Please restate all of the records word for word, setting the pictures aside.

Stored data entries

####

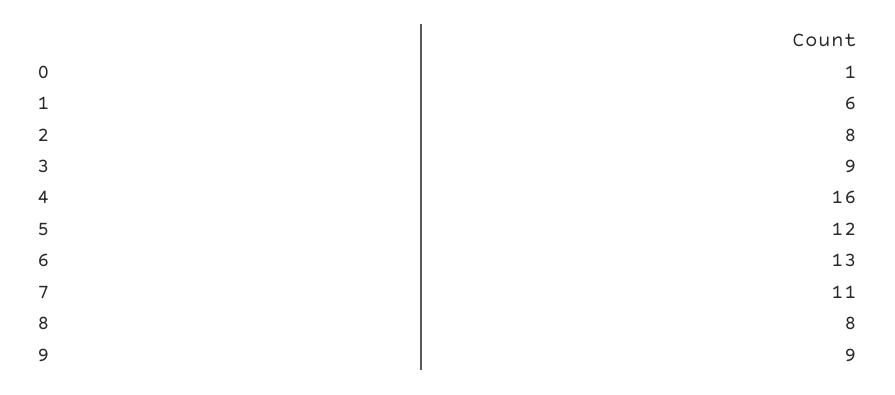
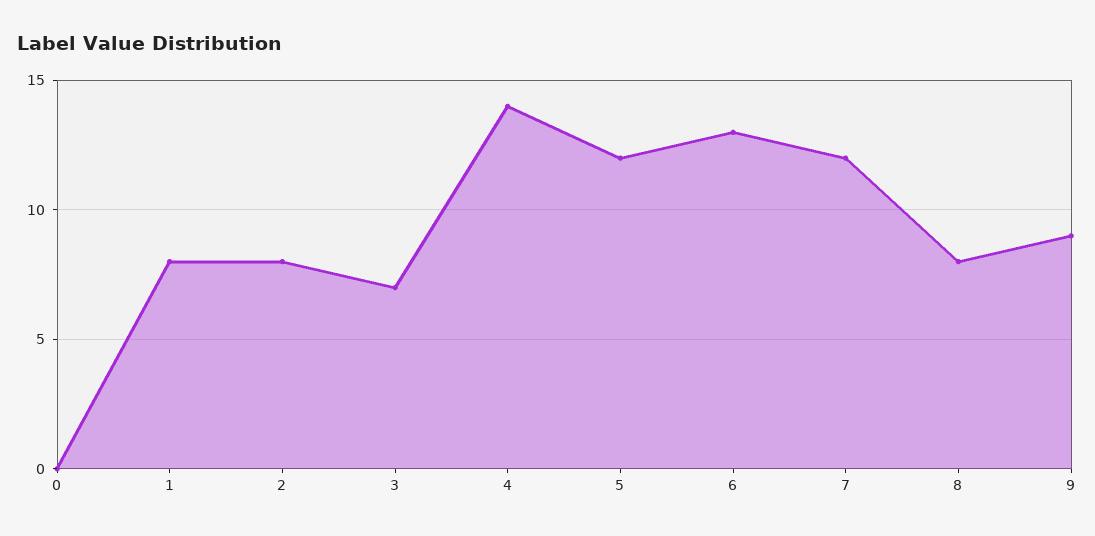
0: 1 -> 0
1: 6 -> 8
3: 9 -> 7
4: 16 -> 14
7: 11 -> 12

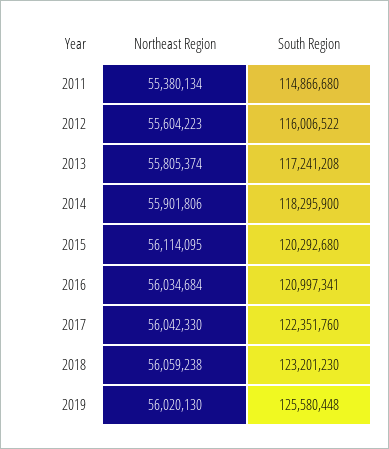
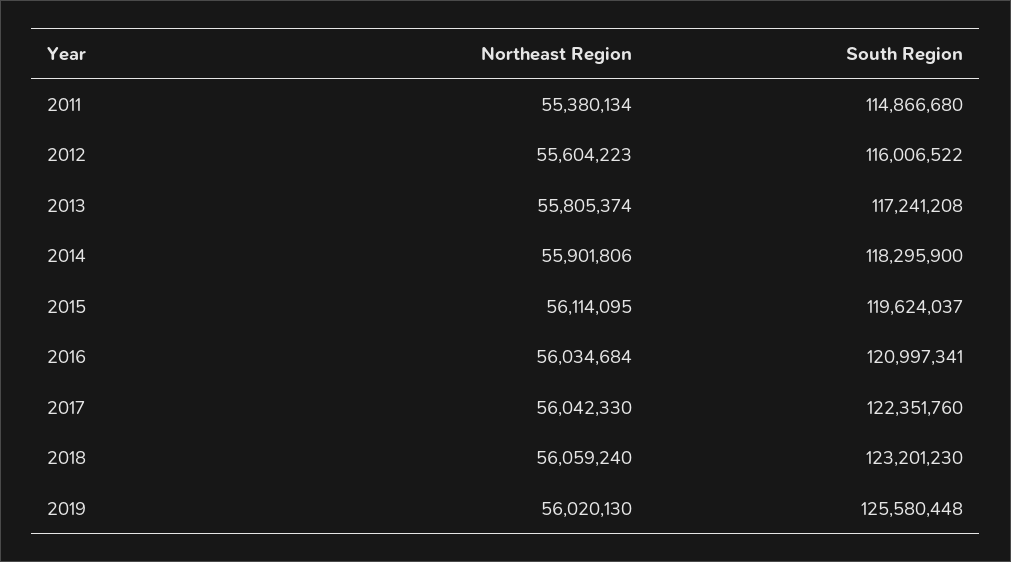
South Region, 2015: 120292680 -> 119624037
Northeast Region, 2018: 56059238 -> 56059240

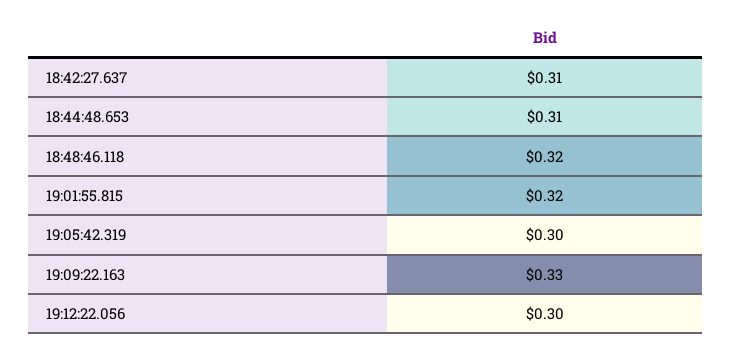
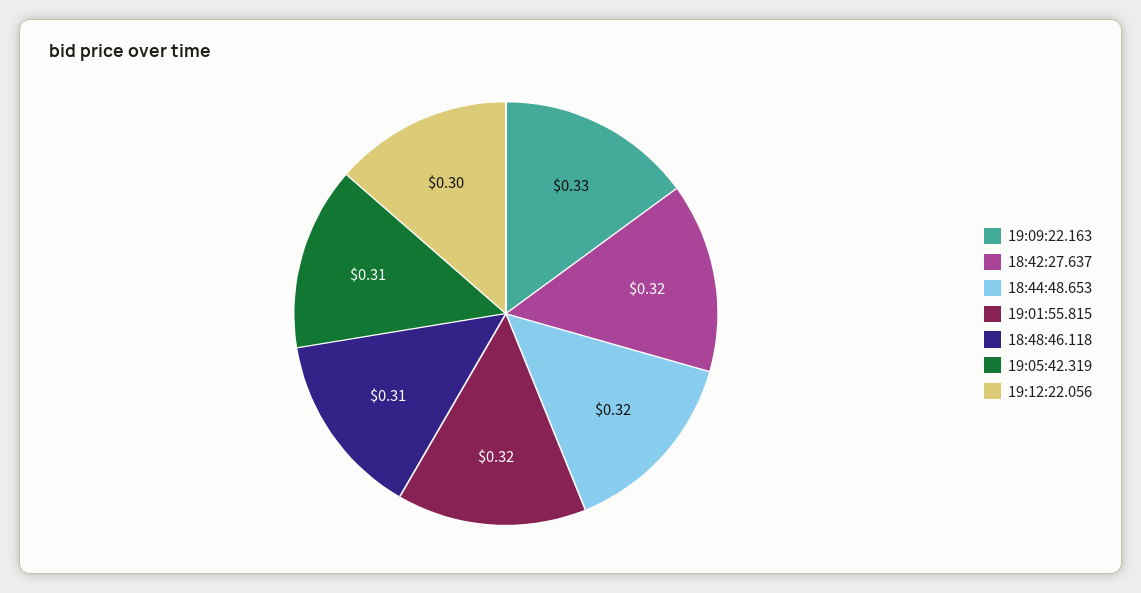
18:42:27.637: 0.31 -> 0.32
18:44:48.653: 0.31 -> 0.32
18:48:46.118: 0.32 -> 0.31
19:05:42.319: 0.3 -> 0.31

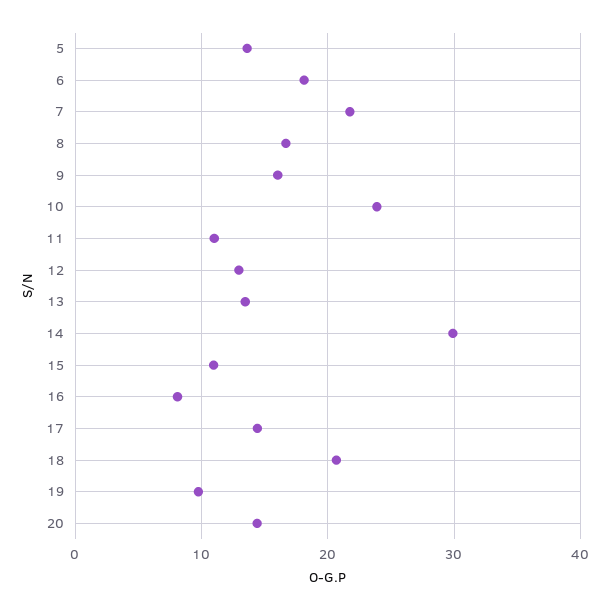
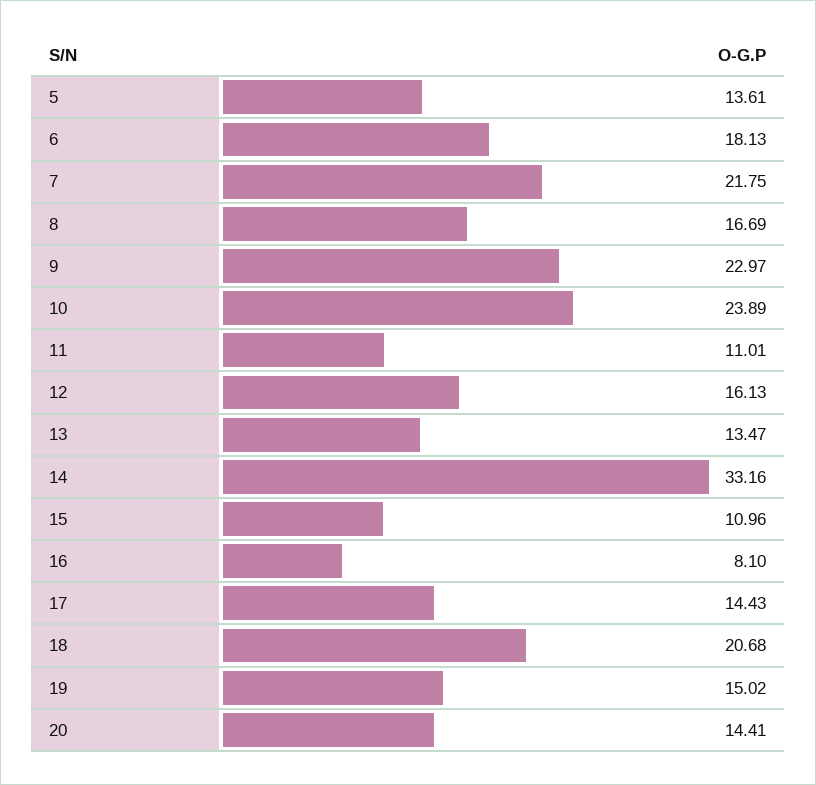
9: 16 -> 22.97
12: 13 -> 16.13
14: 30 -> 33.16
19: 10 -> 15.02

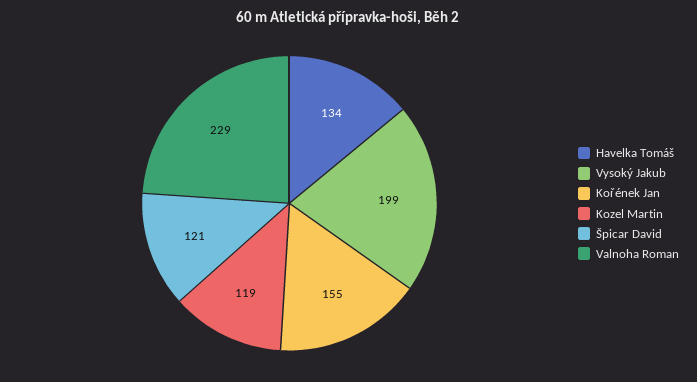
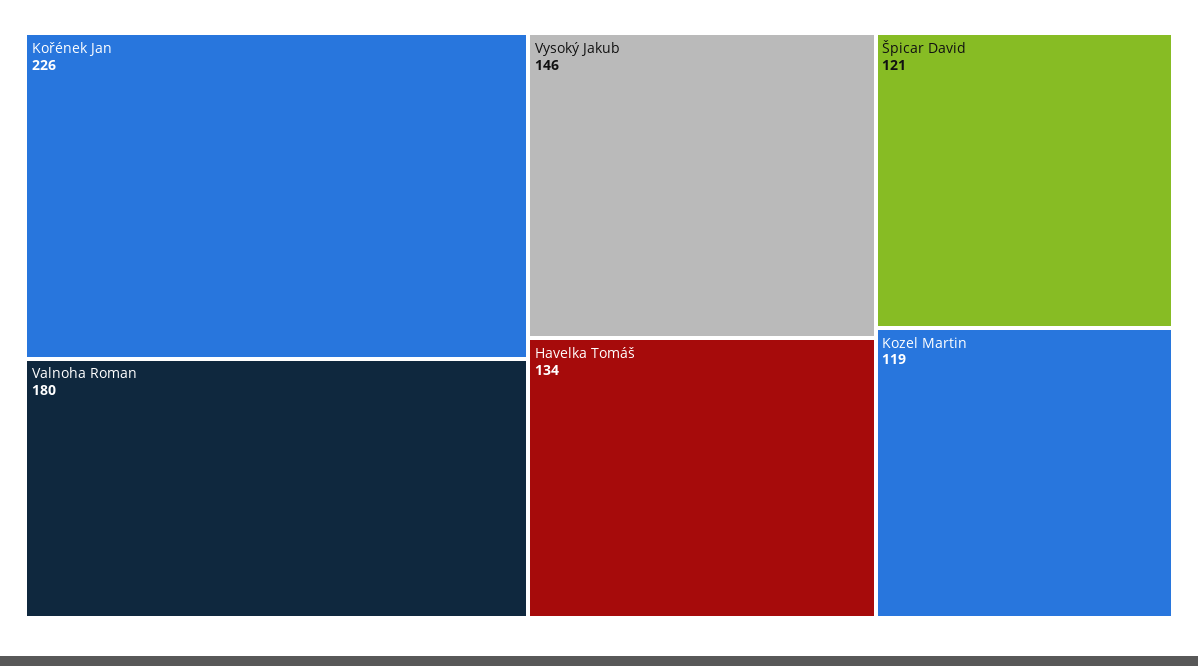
Vysoký Jakub: 199 -> 146
Kořének Jan: 155 -> 226
Valnoha Roman: 229 -> 180

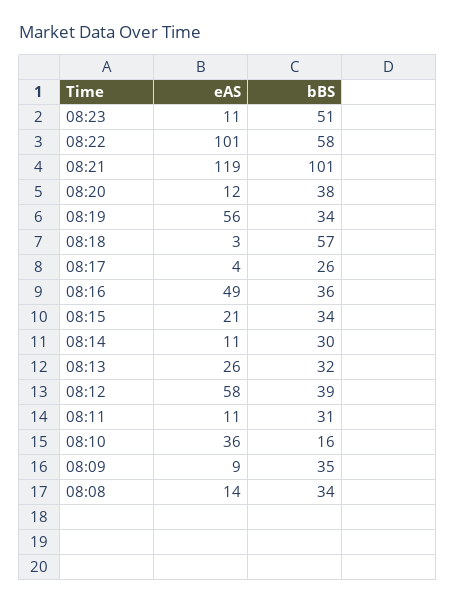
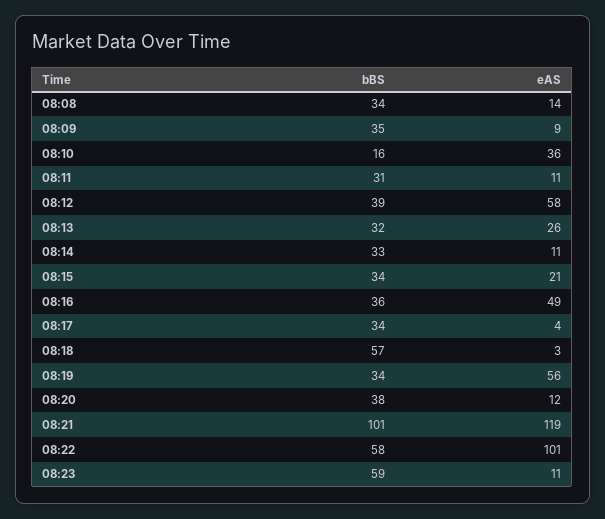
bBS, 08:23: 51 -> 59
bBS, 08:17: 26 -> 34
bBS, 08:14: 30 -> 33

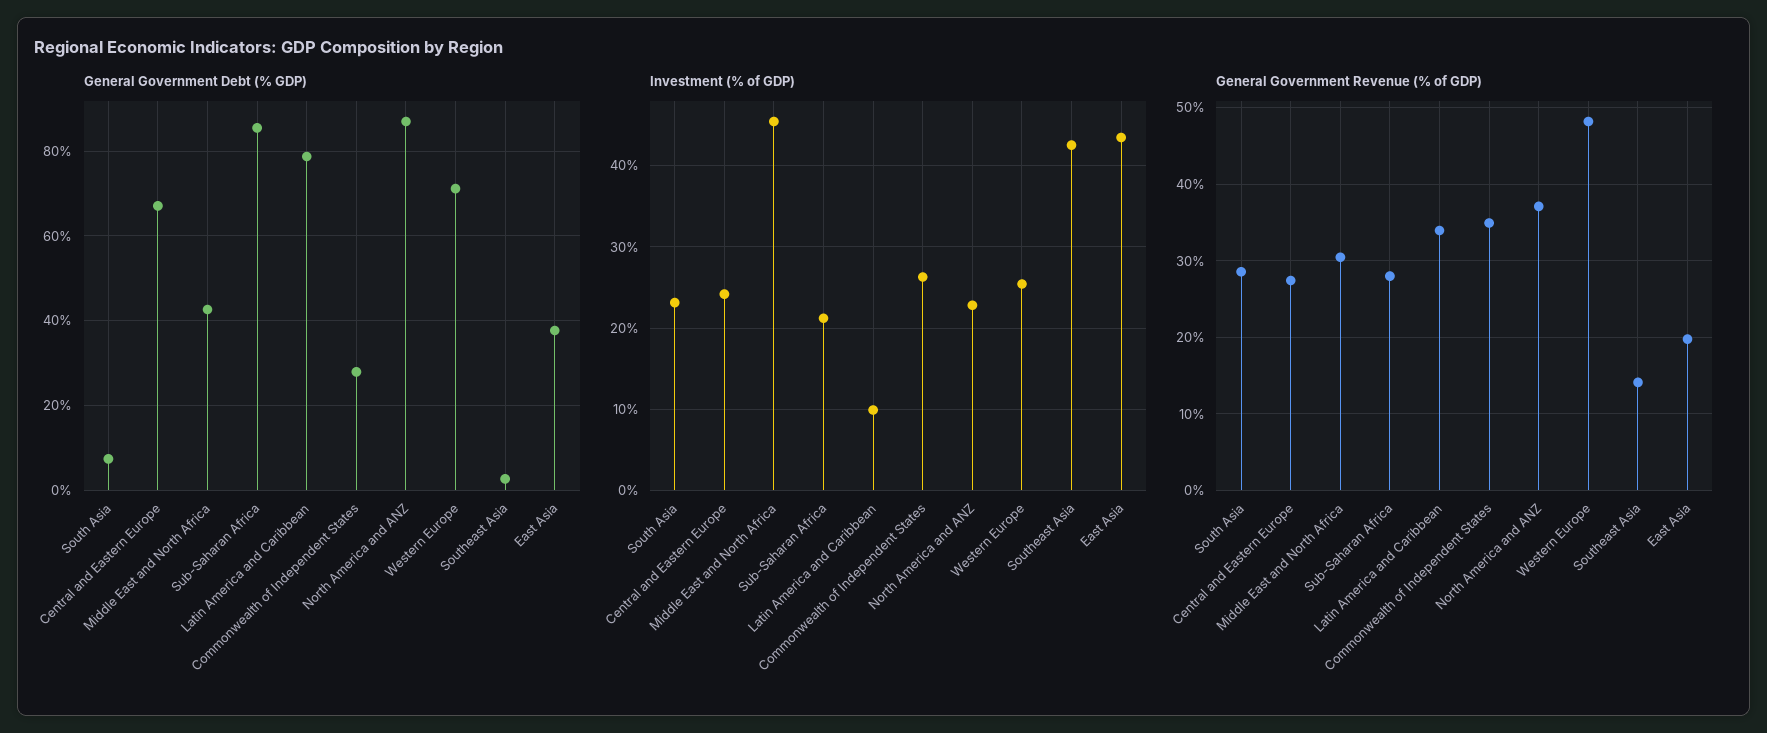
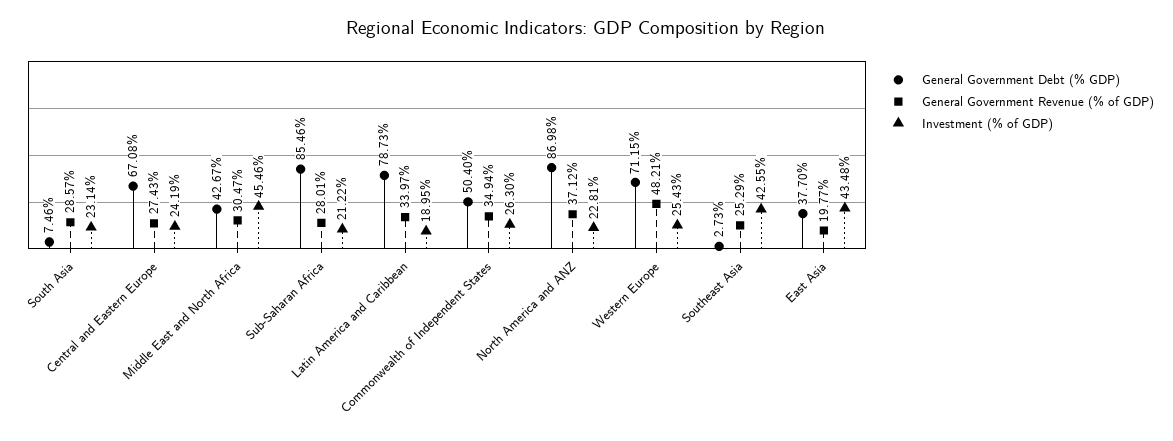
General Government Debt (% GDP), Commonwealth of Independent States: 28 -> 50.4
Investment (% of GDP), Latin America and Caribbean: 10 -> 18.95
General Government Revenue (% of GDP), Southeast Asia: 14 -> 25.29

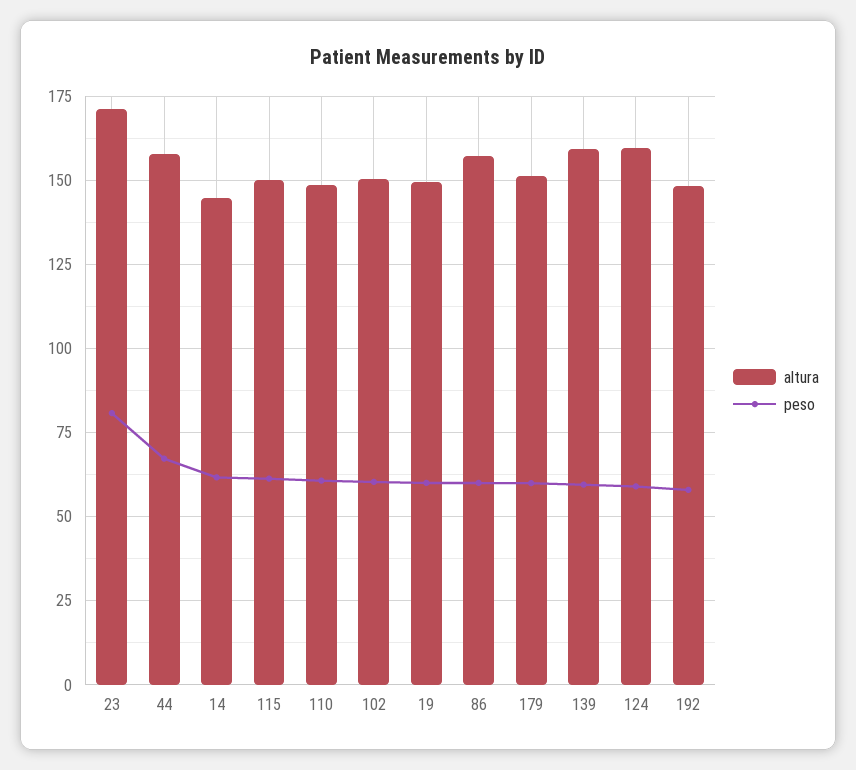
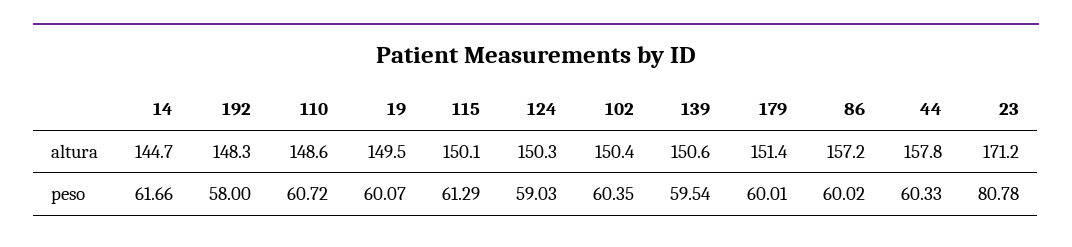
peso, 44: 67.5 -> 60.33
altura, 139: 160 -> 150.6
altura, 124: 160 -> 150.3

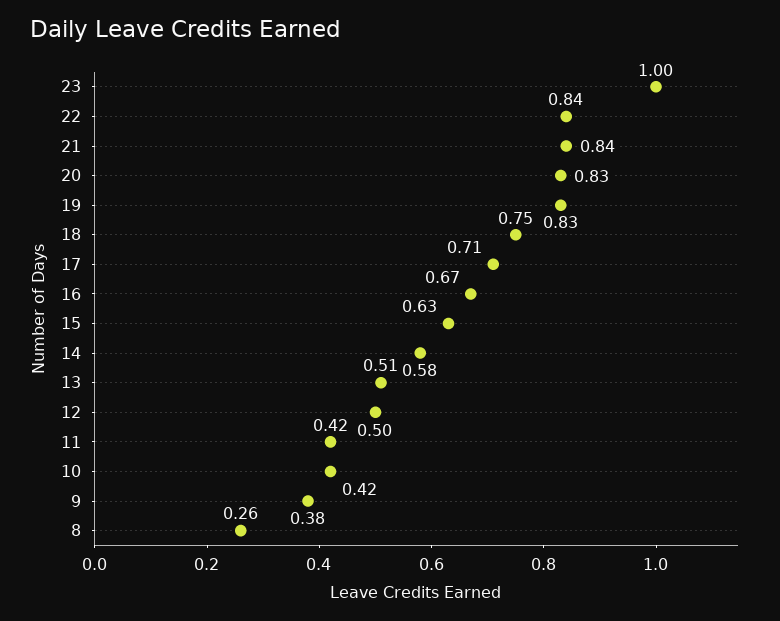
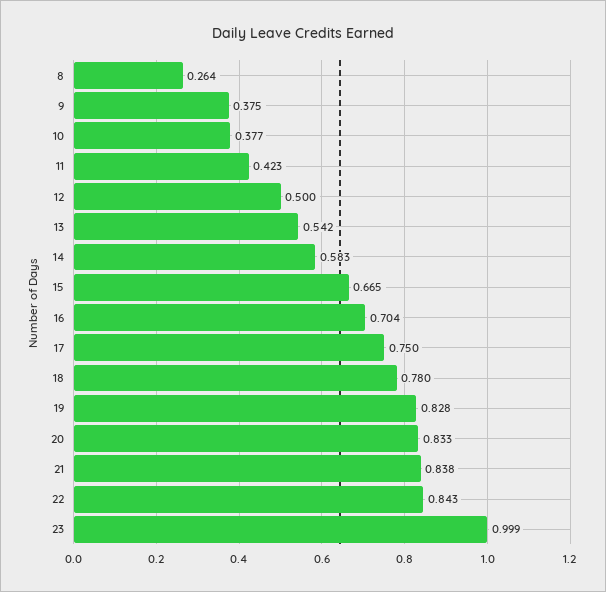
18: 0.75 -> 0.78
17: 0.71 -> 0.75
16: 0.67 -> 0.704
15: 0.63 -> 0.665
13: 0.51 -> 0.542
10: 0.42 -> 0.377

####

FINISHED EXERCISE:
0: 1 -> 0
1: 6 -> 8
3: 9 -> 7
4: 16 -> 14
7: 11 -> 12

South Region, 2015: 120292680 -> 119624037
Northeast Region, 2018: 56059238 -> 56059240

18:42:27.637: 0.31 -> 0.32
18:44:48.653: 0.31 -> 0.32
18:48:46.118: 0.32 -> 0.31
19:05:42.319: 0.3 -> 0.31

9: 16 -> 22.97
12: 13 -> 16.13
14: 30 -> 33.16
19: 10 -> 15.02

Vysoký Jakub: 199 -> 146
Kořének Jan: 155 -> 226
Valnoha Roman: 229 -> 180

bBS, 08:23: 51 -> 59
bBS, 08:17: 26 -> 34
bBS, 08:14: 30 -> 33

General Government Debt (% GDP), Commonwealth of Independent States: 28 -> 50.4
Investment (% of GDP), Latin America and Caribbean: 10 -> 18.95
General Government Revenue (% of GDP), Southeast Asia: 14 -> 25.29

peso, 44: 67.5 -> 60.33
altura, 139: 160 -> 150.6
altura, 124: 160 -> 150.3

18: 0.75 -> 0.78
17: 0.71 -> 0.75
16: 0.67 -> 0.704
15: 0.63 -> 0.665
13: 0.51 -> 0.542
10: 0.42 -> 0.377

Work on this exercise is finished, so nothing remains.